The money is there. The top two 527s — the Service Employees International Union and America Votes — are liberal in orientation. The SEIU fund has contributed to other 527 efforts, and America Votes has earmarked most of its money for what it calls the “largest grassroots  voter mobilization” in history.  The third largest 527 — American Solutions Winning the Future — belongs to Newt Gingrich, according to the Center for Responsive Politics.  The AFL-CIO has budgeted more than $53 million for messaging and turnout efforts and has run a limited flight of ads featuring veterans criticizing McCain. But they’ve shied away from larger-scale campaigns in part because they believe — or believed — that the Obama campaign did not want them mounted.

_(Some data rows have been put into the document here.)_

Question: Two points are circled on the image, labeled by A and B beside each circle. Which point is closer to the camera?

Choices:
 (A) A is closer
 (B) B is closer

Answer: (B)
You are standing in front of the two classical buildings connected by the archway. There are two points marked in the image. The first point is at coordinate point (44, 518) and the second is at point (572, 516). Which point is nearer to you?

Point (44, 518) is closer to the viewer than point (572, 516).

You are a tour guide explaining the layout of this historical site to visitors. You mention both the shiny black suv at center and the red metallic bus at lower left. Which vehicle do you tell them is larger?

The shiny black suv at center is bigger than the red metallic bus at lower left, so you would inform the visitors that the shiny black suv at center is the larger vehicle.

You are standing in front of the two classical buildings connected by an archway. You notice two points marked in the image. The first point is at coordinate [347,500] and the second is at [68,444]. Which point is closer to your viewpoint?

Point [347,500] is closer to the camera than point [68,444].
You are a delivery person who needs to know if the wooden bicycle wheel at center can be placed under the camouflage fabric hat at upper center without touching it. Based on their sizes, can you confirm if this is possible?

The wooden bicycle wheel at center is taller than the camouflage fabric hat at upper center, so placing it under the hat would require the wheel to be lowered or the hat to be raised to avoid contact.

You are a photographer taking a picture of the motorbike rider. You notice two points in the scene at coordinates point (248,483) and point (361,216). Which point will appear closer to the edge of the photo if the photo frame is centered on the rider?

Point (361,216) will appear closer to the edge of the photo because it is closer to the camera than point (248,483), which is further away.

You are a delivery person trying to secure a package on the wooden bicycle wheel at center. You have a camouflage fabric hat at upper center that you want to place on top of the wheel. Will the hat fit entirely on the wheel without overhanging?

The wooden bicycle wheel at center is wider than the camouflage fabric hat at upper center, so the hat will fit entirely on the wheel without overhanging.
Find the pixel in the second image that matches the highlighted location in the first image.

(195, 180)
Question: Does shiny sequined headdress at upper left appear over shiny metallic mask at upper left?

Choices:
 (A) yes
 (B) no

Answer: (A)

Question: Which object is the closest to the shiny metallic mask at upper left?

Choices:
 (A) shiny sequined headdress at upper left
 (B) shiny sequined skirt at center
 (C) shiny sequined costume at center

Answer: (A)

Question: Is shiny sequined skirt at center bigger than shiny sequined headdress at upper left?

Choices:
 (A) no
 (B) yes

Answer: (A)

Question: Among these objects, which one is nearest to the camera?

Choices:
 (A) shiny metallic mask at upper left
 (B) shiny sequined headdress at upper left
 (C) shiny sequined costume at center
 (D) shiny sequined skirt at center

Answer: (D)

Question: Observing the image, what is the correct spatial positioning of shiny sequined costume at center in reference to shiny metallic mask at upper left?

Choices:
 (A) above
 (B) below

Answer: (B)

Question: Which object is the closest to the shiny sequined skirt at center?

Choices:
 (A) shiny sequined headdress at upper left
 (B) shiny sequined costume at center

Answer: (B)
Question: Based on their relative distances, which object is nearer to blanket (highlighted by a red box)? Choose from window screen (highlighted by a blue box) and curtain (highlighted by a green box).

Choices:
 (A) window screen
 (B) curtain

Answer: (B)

In April, after Progressive Media USA, a group formed by Republican-turned-Democratic media critic [David] Brock and the Center for American Progress, announced plans for a $40 million ad campaign against McCain, the Obama campaign send word through associates that donors would be discouraged from raising money for it. After the primaries ended, Brock turned the group into a much-less expensive opposition research concern. Brock and Podesta, both allies of the Clinton faction of the party, bowed to the reality that the Obama campaign wanted to centralize everything — message, advertising and field operations — in Chicago.

Aside from, you know, not running as an actual Democrat, pressuring the left-leaning 527s to disband was the stupidest thing the Obama campaign has done. A hearty “Welcome aboard, Chief” to Team Obama. As I have argued many times, unilateral disarmament is absurd. You don’t score points for bullying out of existence friendly groups of which 90% of voters will never hear. And the idea that this was going to be an all positive campaign was criminally naïve. If Obama personally prizes the mythic high road so dearly, it was still a step too far to banish the 527s. In case this post is not fleshed out enough for new readers intent on nitpicking, please read my post from May when this all went down in the first place.

Now, less than two months before the election, Obama is going to wave his scepter and call in “the cavalry.” I’ll bet the McCain campaign will have a lot of fun with this one.

I wonder if Brock and Podesta have enough time/desire to scramble back into the fray. I imagine the urge to tell Obama to twist would be difficult to quell.